Jesuiten: Bittere Jahresbilanz
Stefan von Kempis – Vatikanstadt
Das sagte der 30. Nachfolger des hl. Ignatius von Loyola am Mittwochabend in Rom vor Journalisten.
„Wir erleben einen Wechsel der historischen Epoche, dessen Folgen wir noch kaum erahnen. Die Welt, die aus der traumatischen Erfahrung der Covid-19-Pandemie heraustritt, zeigt sich noch stärker von Ungleichheit geprägt – mit sozialen Strukturen, die die Ungerechtigkeit vergrößern. Wir machen wichtige Veränderungen durch, was die Geopolitik und die Umwelt betrifft, aber es ist ein Prozess des Niedergangs, weil Entscheidungen nicht gefällt oder weil sie immer wieder verschoben werden.“
Verpasste Gelegenheit
Er fürchte, dass die Menschheit drauf und dran sei, „eine Gelegenheit zu verpassen“, um mit „strukturellen Veränderungen“ Probleme wie Armut, Migration, Gewalt oder Klimawandel anzugehen.
Bestürzt zeigte sich der Jesuiten-General auch über den russischen Angriffskrieg auf die Ukraine. Immerhin habe der Orden mehr als zehn Millionen Euro an Spenden sammeln können, um damit Menschen in der Ukraine selbst sowie Ukraine-Flüchtlingen in 14 europäischen Ländern beizustehen.
Verpflichtung auf Kinderschutz
Ausführlich beschäftigte sich der aus Venezuela stammende Generalobere mit dem Themenkomplex Missbrauch und Kinderschutz. „Die 36. Generalkongregation hat die ganze ‚Gesellschaft Jesu‘ 2016 auf eine Kultur des Schutzes von Kindern, Jugendlichen und gefährdeten Personen verpflichtet. Ein kultureller Prozess dieser Art erfordert lange Prozesse und immer neues Lernen. Es wurde eine große Anstrengung gemacht, um zu erreichen, dass die ganze ‚Gesellschaft Jesu‘, auch wenn sie in ganz unterschiedlichen Kontexten verwurzelt ist, in dieser Hinsicht doch zu einer einzigen Linie des Umgangs mit Fällen und zu klaren Präventionsregeln kommt.“
Heute gebe es ein „klares Lagebild“, an welchem Punkt jede der ungefähr siebzig Verwaltungs-Einheiten des Ordens beim Umgang mit Missbrauchsfällen und bei der Prävention stehe. Viel bleibe allerdings – für den Orden, für die Kirche und für die Gesellschaft insgesamt – noch zu tun, was die Fälle von „gefährdeten Erwachsenen“ betreffe, räumte Pater Sosa ein.

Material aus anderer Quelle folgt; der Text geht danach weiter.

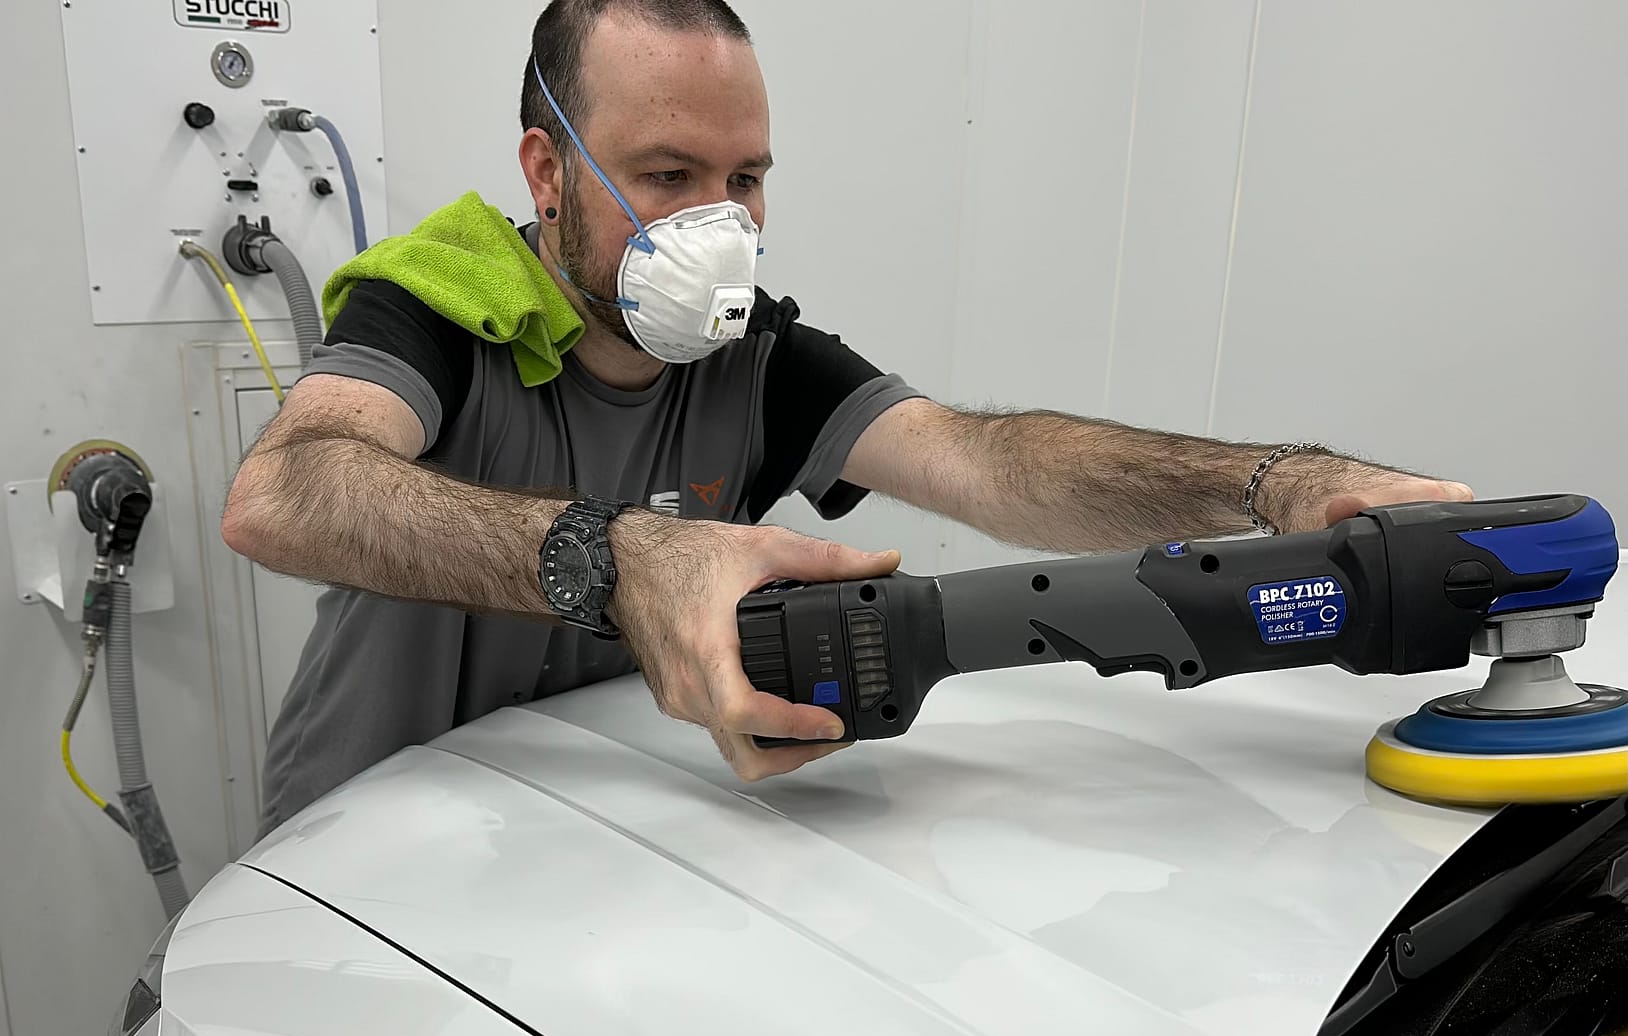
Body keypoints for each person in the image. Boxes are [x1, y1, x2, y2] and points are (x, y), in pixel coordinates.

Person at [223, 0, 1471, 834]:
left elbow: (983, 463)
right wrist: (622, 559)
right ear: (548, 174)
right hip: (362, 844)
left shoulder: (748, 358)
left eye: (744, 179)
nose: (719, 225)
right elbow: (281, 494)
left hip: (587, 828)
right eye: (666, 175)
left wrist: (1268, 482)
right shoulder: (438, 308)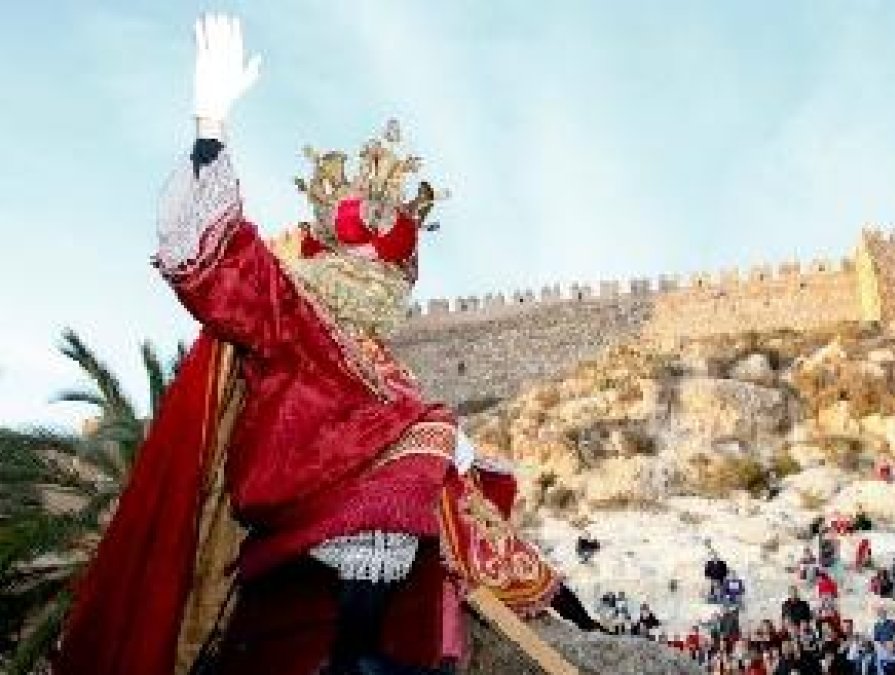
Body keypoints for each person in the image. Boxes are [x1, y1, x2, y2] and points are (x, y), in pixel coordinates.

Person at [56, 14, 603, 675]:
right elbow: (223, 266)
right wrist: (210, 127)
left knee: (453, 466)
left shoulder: (384, 361)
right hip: (296, 483)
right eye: (362, 257)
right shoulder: (293, 311)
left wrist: (458, 449)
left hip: (362, 480)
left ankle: (555, 609)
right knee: (427, 441)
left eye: (387, 267)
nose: (372, 273)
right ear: (329, 252)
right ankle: (354, 654)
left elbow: (399, 423)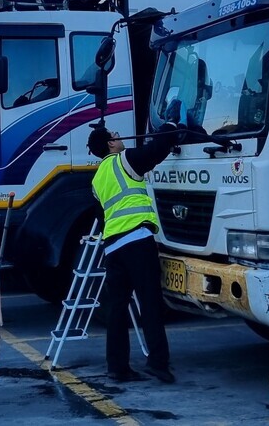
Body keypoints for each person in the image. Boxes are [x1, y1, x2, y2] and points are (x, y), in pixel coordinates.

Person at [86, 100, 188, 384]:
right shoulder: (125, 161)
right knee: (150, 303)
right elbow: (156, 150)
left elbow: (102, 216)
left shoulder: (96, 180)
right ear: (110, 145)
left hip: (113, 249)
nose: (120, 139)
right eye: (116, 137)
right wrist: (169, 124)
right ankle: (158, 363)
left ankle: (117, 367)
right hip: (137, 242)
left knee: (117, 309)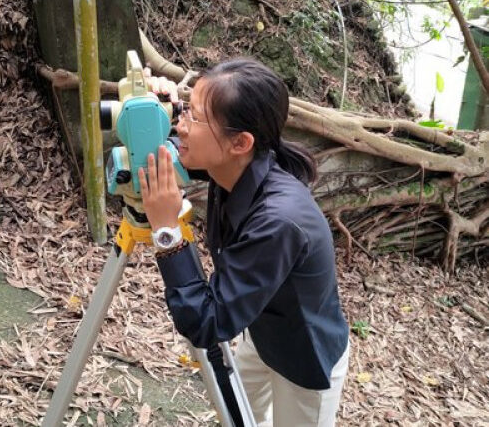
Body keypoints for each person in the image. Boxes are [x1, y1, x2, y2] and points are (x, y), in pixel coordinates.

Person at [138, 58, 350, 426]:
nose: (181, 127)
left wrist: (167, 231)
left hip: (304, 356)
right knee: (236, 417)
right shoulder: (233, 164)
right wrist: (156, 113)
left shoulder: (279, 220)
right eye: (187, 109)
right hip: (259, 331)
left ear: (241, 142)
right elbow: (178, 147)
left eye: (194, 117)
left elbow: (208, 321)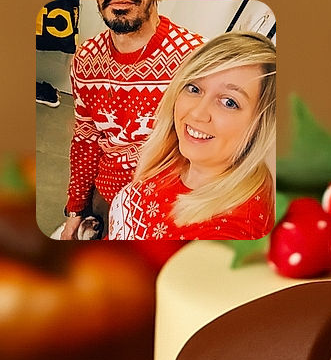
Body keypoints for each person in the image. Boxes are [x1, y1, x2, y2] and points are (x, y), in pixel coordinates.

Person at [106, 32, 276, 241]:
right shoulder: (174, 154)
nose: (197, 113)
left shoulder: (233, 232)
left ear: (261, 124)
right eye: (194, 88)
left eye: (229, 102)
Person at [60, 1, 203, 239]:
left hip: (168, 210)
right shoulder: (86, 58)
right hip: (106, 199)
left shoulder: (196, 58)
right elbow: (86, 138)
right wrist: (76, 208)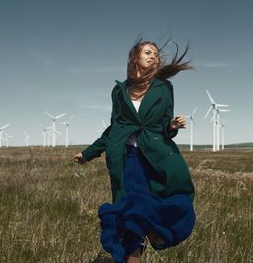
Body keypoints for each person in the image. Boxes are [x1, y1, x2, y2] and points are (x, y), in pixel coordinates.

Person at [73, 38, 195, 263]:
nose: (154, 56)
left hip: (156, 160)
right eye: (148, 52)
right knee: (128, 219)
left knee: (159, 207)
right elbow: (115, 128)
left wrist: (172, 126)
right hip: (127, 162)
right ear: (135, 58)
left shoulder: (164, 88)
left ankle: (154, 234)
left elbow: (164, 126)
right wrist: (88, 153)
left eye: (156, 54)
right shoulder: (119, 91)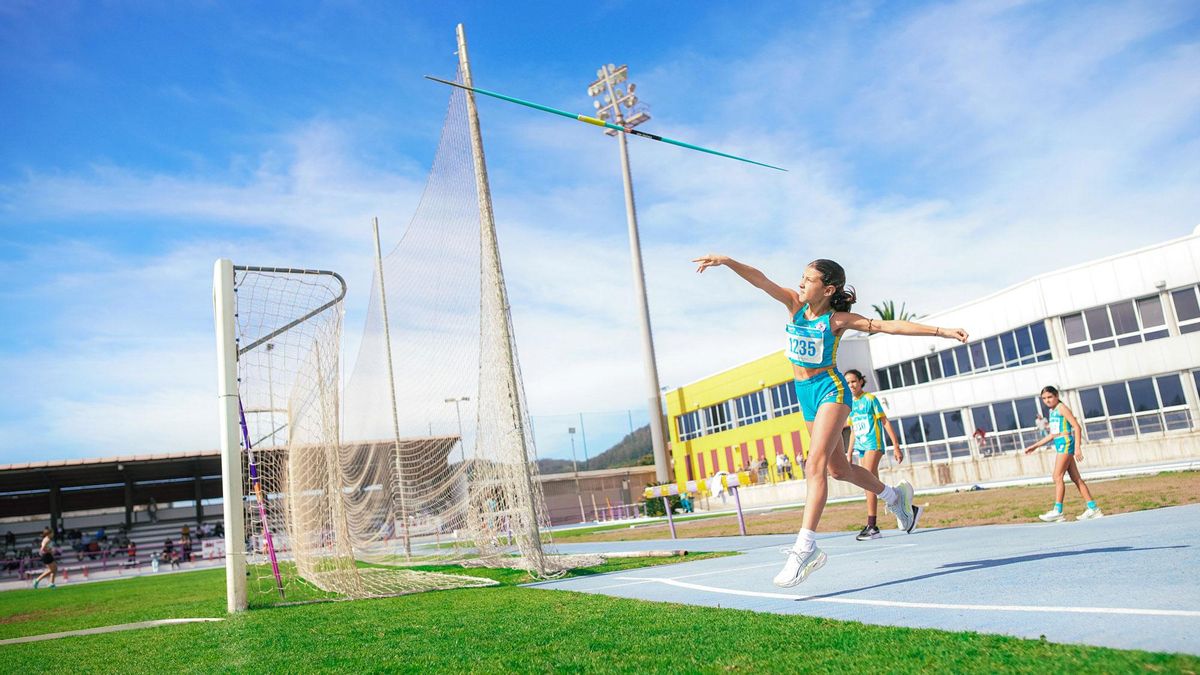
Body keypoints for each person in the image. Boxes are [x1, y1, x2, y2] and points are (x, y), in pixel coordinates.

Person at [693, 254, 968, 587]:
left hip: (831, 390)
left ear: (828, 289)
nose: (800, 283)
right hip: (804, 392)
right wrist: (726, 261)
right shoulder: (793, 304)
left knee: (815, 466)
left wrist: (941, 331)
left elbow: (885, 326)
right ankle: (897, 499)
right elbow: (760, 279)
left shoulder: (838, 320)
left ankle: (805, 547)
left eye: (808, 279)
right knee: (838, 469)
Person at [1023, 386, 1103, 521]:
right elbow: (1053, 435)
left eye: (1049, 397)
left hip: (1066, 443)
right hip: (1060, 443)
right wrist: (1035, 446)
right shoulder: (1052, 411)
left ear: (1056, 396)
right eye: (1044, 398)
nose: (1047, 400)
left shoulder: (1061, 408)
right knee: (1076, 478)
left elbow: (1077, 427)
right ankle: (1093, 508)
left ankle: (1058, 511)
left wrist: (1077, 448)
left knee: (1057, 476)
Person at [844, 369, 904, 541]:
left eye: (853, 381)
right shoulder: (850, 405)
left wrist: (896, 446)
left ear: (861, 381)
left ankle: (872, 525)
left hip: (873, 444)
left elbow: (884, 421)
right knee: (870, 483)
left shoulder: (870, 399)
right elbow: (854, 430)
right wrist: (849, 453)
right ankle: (902, 503)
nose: (851, 385)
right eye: (847, 383)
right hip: (861, 448)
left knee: (867, 481)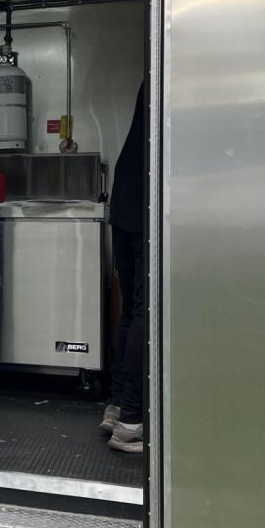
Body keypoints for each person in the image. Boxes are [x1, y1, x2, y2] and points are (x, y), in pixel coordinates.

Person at [103, 81, 147, 454]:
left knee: (132, 314)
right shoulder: (172, 68)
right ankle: (131, 423)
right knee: (144, 313)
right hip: (144, 205)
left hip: (125, 202)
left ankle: (117, 406)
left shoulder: (148, 81)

„Der Fall von Pater Marko Rupnik, der letzte Woche bekannt wurde, ist ein gutes Beispiel dafür, wie viel wir noch lernen müssen, vor allem was das Leiden von Menschen betrifft. Dieser Fall erfüllt uns, wie andere auch, mit Schrecken und Schmerz; er drängt uns dazu, das Leiden der darin verwickelten Menschen zu verstehen und zu respektieren. Gleichzeitig stehen wir vor der Herausforderung, die Verfahren in Gang zu setzen, die die bürgerlichen und kirchlichen Gesetze vorsehen, und im Licht des Evangeliums und der menschlichen Erfahrung nach Wegen zu suchen, um die geschlagenen Wunden zu heilen.“
Der bekannte slowenische Jesuit und Mosaikkünstler Marko Ivan Rupnik hat, wie Sosa erläuterte, vor ungefähr dreißig Jahren im Umgang mit einer Frau, deren geistlicher Leiter er war, „die zulässigen Grenzen einer erwachsenen Beziehung überschritten“. Der Jesuitenorden habe Pater Rupnik mit Sanktionen belegt.
Rolle von Frauen in Werken des Ordens stärken
Doch die Welt der Jesuiten sei „viel reicher als der Fall Rupnik“ – darauf legte der Generalobere Wert. Besonders zufrieden sei er, Sosa, mit einer 2021 eingerichteten Kommission über die Rolle von Frauen in den Werken des Ordens. Sie solle 2024 Empfehlungen vorlegen.